The filing will contain anticipated costs, contractor selection, project components, transmission routing, capacity factors, and permitting information, Blue said.

When completed in 2026, the Coastal Virginia Offshore Wind Project will be "essential" to meeting the state's legislated decarbonization requirements that include mandates for developing renewable energy resources, he said.

The project will be 100% regulated and eligible for rate-based cost recovery through a rider, which allows for "more timely recovery of prudently incurred investments and costs," Blue said.

The projected levelized cost of energy of $87/MWh is "substantially lower" than the $125/MWh maximum established by the Virginia Clean Economy Act, which also requires project construction to begin prior to 2024 for tax purposes or enter service prior to 2028, he said.

The project's long-term costs to customers will be $87/MWh which remains within Dominion's previous cost guidance of $80/MWh to $90/MWh, Blue said, however, potential offshore wind tax credits currently being debated in the US Congress could lower costs to $80/MWh.

For comparison, the LCOE for offshore wind is $83/MWh, coal-fired power is $65/MWh to $152/MWh and combined-cycle natural gas-fired power is $45/MWh to $74/MWh, according to financial advisory and asset management firm Lazard.

Dominion's CEO said the offshore Virginia project costs include onshore transmission upgrade and interconnection costs, but not all the other offshore wind projects being developed include those costs.

Higher capacity factor, costs

Dominion's 12-MW offshore wind pilot project in Virginia has indicated wind resources in the area are higher than the initially calculated figure of 41.5% for full-scale deployment. The lifetime capacity factor has been revised higher, to 43.3%, Blue said.

"Higher generation will result in a lower LCOE," he said.

Initial project cost projections were roughly $8 billion, but after conducting engineering and solicitations for all components and services, the budget has been increased to about $10 billion, with the increase resulting from "commodity and general cost pressures" and onshore transmission route planning, he said.

The cost of the wind turbines, monopiles, transition pieces, offshore substations, as well as transport and installation costs come to about $6.9 billion, with the remaining project costs comprising $1.4 billion for onshore transmission, substations, and upgrades, and the last $1.5 billion for "other project costs and contingency," Blue said.

Additionally, Dominion has contracted for the construction of a Jones Act-compliant wind turbine installation vessel which is expected to be delivered in 2023 and can be used for other US offshore wind projects.

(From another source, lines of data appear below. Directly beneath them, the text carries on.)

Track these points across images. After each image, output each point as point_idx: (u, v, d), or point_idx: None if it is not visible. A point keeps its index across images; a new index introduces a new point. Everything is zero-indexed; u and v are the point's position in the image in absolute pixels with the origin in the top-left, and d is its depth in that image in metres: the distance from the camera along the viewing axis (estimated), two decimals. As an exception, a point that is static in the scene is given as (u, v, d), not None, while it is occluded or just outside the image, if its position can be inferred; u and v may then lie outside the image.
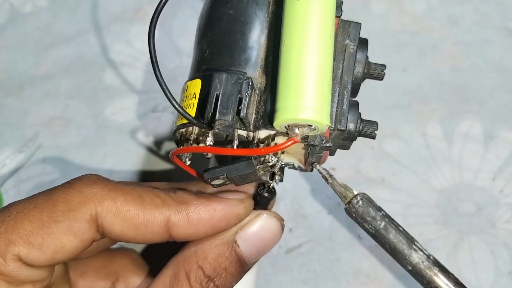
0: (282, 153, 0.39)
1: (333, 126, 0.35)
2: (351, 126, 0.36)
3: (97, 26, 0.62)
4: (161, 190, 0.38)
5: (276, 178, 0.39)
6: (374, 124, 0.38)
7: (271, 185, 0.41)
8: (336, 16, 0.35)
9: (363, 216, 0.37)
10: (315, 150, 0.35)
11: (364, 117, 0.38)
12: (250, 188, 0.41)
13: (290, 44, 0.33)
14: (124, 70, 0.59)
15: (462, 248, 0.49)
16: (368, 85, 0.53)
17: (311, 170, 0.41)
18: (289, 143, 0.33)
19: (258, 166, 0.36)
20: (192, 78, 0.37)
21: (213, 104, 0.34)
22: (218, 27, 0.37)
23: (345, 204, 0.38)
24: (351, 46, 0.36)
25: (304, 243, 0.50)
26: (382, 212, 0.38)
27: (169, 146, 0.55)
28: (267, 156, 0.36)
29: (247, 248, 0.38)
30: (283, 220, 0.40)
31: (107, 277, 0.44)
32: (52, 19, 0.62)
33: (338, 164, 0.54)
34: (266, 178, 0.41)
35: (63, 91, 0.58)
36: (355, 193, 0.38)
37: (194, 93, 0.36)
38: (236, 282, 0.39)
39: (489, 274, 0.48)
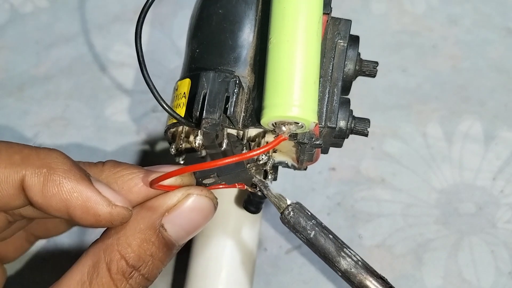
0: (274, 151, 0.39)
1: (323, 124, 0.35)
2: (342, 123, 0.36)
3: (97, 27, 0.62)
4: (29, 146, 0.33)
5: (269, 177, 0.39)
6: (366, 121, 0.37)
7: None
8: (325, 13, 0.35)
9: (294, 226, 0.36)
10: (306, 148, 0.35)
11: (364, 116, 0.38)
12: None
13: (275, 42, 0.33)
14: (124, 71, 0.60)
15: (462, 248, 0.49)
16: (367, 85, 0.52)
17: (305, 169, 0.40)
18: (275, 142, 0.32)
19: (249, 165, 0.36)
20: (182, 77, 0.37)
21: (200, 102, 0.34)
22: (208, 27, 0.37)
23: (280, 214, 0.38)
24: (342, 43, 0.36)
25: (303, 243, 0.50)
26: (312, 221, 0.37)
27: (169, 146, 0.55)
28: (258, 154, 0.36)
29: (176, 231, 0.34)
30: (216, 198, 0.36)
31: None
32: (52, 19, 0.63)
33: (338, 164, 0.53)
34: (259, 177, 0.40)
35: (63, 91, 0.59)
36: (288, 203, 0.38)
37: (184, 93, 0.36)
38: (165, 266, 0.35)
39: (489, 274, 0.48)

Renewable natural gas, hydrogen projects

In response to an analyst question, Diane Leopold, Dominion's chief operating officer, said the company has one renewable natural gas project in service, two which should be entering service in the "next couple of months" and four more that are expected to be under construction by the end of the year. The projects are supplied from swine and dairy farms.

Dominion also has a hydrogen pilot project in Utah nearing completion that has indicated a 5% hydrogen blend would not adversely affect the natural gas distribution system or appliances that are served by it, Leopold said.

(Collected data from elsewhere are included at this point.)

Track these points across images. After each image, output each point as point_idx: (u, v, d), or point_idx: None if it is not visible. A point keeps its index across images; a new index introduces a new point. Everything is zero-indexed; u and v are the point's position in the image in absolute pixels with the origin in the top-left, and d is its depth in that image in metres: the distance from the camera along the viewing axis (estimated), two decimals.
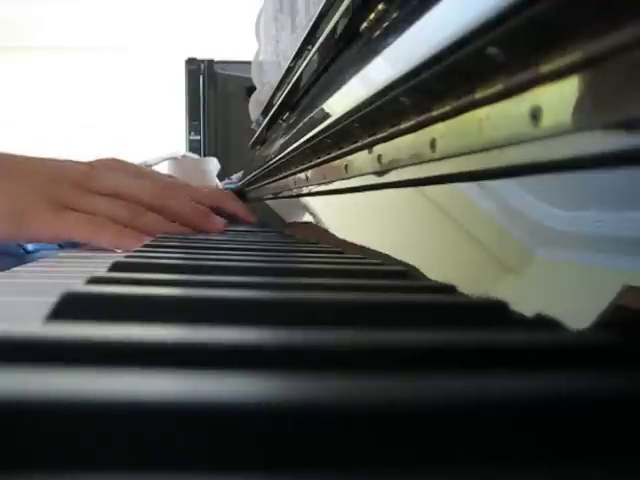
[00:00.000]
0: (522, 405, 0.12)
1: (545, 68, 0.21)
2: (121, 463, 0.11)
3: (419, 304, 0.23)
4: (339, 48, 0.64)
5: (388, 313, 0.22)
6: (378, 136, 0.41)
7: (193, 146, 2.69)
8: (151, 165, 2.07)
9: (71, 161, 0.68)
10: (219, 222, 0.72)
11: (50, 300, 0.21)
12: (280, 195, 0.92)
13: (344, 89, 0.49)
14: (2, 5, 4.53)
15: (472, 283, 0.27)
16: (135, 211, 0.64)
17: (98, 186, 0.65)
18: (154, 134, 4.83)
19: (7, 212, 0.60)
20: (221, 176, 2.01)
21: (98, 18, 4.90)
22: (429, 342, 0.17)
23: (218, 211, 0.76)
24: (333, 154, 0.55)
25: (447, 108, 0.30)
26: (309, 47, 0.74)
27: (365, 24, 0.53)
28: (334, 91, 0.53)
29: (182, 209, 0.69)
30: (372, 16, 0.50)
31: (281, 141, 0.88)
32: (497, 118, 0.26)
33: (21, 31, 4.98)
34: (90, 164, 0.68)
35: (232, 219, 0.80)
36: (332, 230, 0.57)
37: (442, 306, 0.23)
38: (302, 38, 0.75)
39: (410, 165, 0.37)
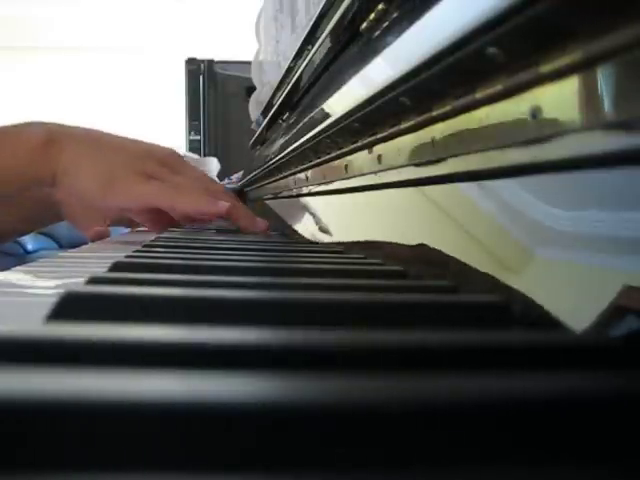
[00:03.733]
0: (522, 405, 0.12)
1: (545, 68, 0.21)
2: (121, 463, 0.11)
3: (419, 304, 0.23)
4: (339, 48, 0.64)
5: (388, 313, 0.22)
6: (378, 136, 0.41)
7: (193, 146, 2.69)
8: None
9: (159, 145, 0.78)
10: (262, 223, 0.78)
11: (50, 300, 0.21)
12: (280, 195, 0.92)
13: (344, 89, 0.49)
14: (3, 5, 4.53)
15: (472, 283, 0.27)
16: (211, 191, 0.72)
17: (180, 168, 0.73)
18: (154, 134, 4.83)
19: (102, 178, 0.69)
20: (221, 176, 2.01)
21: (98, 19, 4.90)
22: (429, 342, 0.17)
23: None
24: (333, 154, 0.55)
25: (447, 108, 0.30)
26: (309, 47, 0.74)
27: (365, 24, 0.53)
28: (334, 91, 0.53)
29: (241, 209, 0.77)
30: (372, 16, 0.50)
31: (281, 141, 0.88)
32: (497, 118, 0.26)
33: (22, 31, 4.98)
34: (175, 151, 0.78)
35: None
36: (332, 230, 0.57)
37: (442, 306, 0.23)
38: (302, 38, 0.75)
39: (410, 165, 0.37)
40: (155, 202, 0.69)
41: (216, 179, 1.90)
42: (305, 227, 0.68)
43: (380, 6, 0.48)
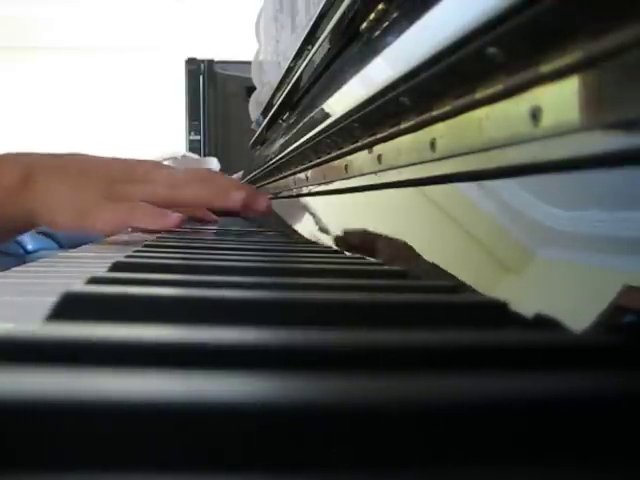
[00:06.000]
0: (522, 405, 0.12)
1: (545, 68, 0.21)
2: (121, 463, 0.11)
3: (419, 304, 0.23)
4: (339, 48, 0.64)
5: (388, 313, 0.22)
6: (378, 136, 0.41)
7: (193, 146, 2.69)
8: None
9: (133, 160, 0.78)
10: (264, 200, 0.77)
11: (50, 300, 0.21)
12: (280, 195, 0.92)
13: (344, 89, 0.49)
14: (3, 5, 4.53)
15: (472, 283, 0.27)
16: (173, 185, 0.72)
17: (150, 177, 0.73)
18: (154, 134, 4.83)
19: (76, 209, 0.70)
20: None
21: (98, 19, 4.90)
22: (429, 342, 0.17)
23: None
24: (333, 154, 0.55)
25: (447, 108, 0.30)
26: (309, 47, 0.74)
27: (365, 24, 0.53)
28: (334, 91, 0.53)
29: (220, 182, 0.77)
30: (372, 16, 0.50)
31: (281, 141, 0.88)
32: (497, 118, 0.26)
33: (22, 31, 4.98)
34: (155, 163, 0.79)
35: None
36: (332, 230, 0.57)
37: (442, 306, 0.23)
38: (302, 38, 0.75)
39: (410, 165, 0.37)
40: (124, 224, 0.70)
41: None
42: (305, 227, 0.68)
43: (380, 6, 0.48)
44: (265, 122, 1.20)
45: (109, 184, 0.71)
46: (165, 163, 2.03)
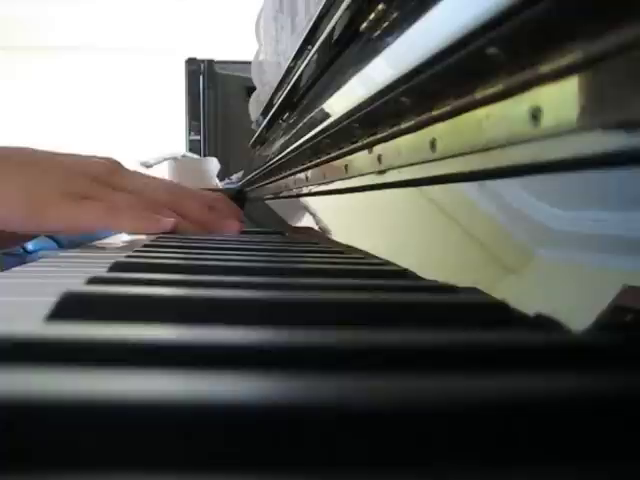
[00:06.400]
0: (522, 405, 0.12)
1: (545, 68, 0.21)
2: (121, 463, 0.11)
3: (419, 304, 0.23)
4: (339, 48, 0.64)
5: (388, 313, 0.22)
6: (378, 136, 0.41)
7: (193, 146, 2.69)
8: (151, 165, 2.08)
9: (94, 157, 0.69)
10: (234, 224, 0.72)
11: (50, 300, 0.21)
12: (280, 195, 0.92)
13: (344, 89, 0.49)
14: (3, 5, 4.54)
15: (472, 283, 0.27)
16: (152, 207, 0.65)
17: (118, 182, 0.66)
18: (154, 134, 4.83)
19: (23, 206, 0.61)
20: (221, 176, 2.01)
21: (98, 19, 4.90)
22: (429, 342, 0.17)
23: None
24: (333, 154, 0.55)
25: (447, 108, 0.30)
26: (309, 47, 0.74)
27: (365, 24, 0.53)
28: (334, 91, 0.53)
29: (196, 213, 0.71)
30: (372, 16, 0.50)
31: (281, 141, 0.88)
32: (497, 118, 0.26)
33: (22, 31, 4.98)
34: (113, 162, 0.70)
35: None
36: (332, 230, 0.57)
37: (442, 306, 0.23)
38: (302, 38, 0.75)
39: (410, 165, 0.37)
40: (89, 225, 0.62)
41: (216, 180, 1.90)
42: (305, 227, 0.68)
43: (380, 6, 0.48)
44: (265, 122, 1.20)
45: (69, 179, 0.63)
46: (164, 163, 2.02)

"We did increase the hydrogen blend up to 10% and still did not see any significant impacts from that testing, but we want to keep doing some more testing on final results with that," she said, adding that Dominion plans to conduct an expanded pilot program in early 2023 and is looking to start a similar pilot project in North Carolina.

Dominion reported Q3 2021 unaudited net income on a Generally Accepted Accounting Principles basis of $654 million, or 79 cents/share, compared with net income of $356 million (41 cents/share) for the same period in 2020.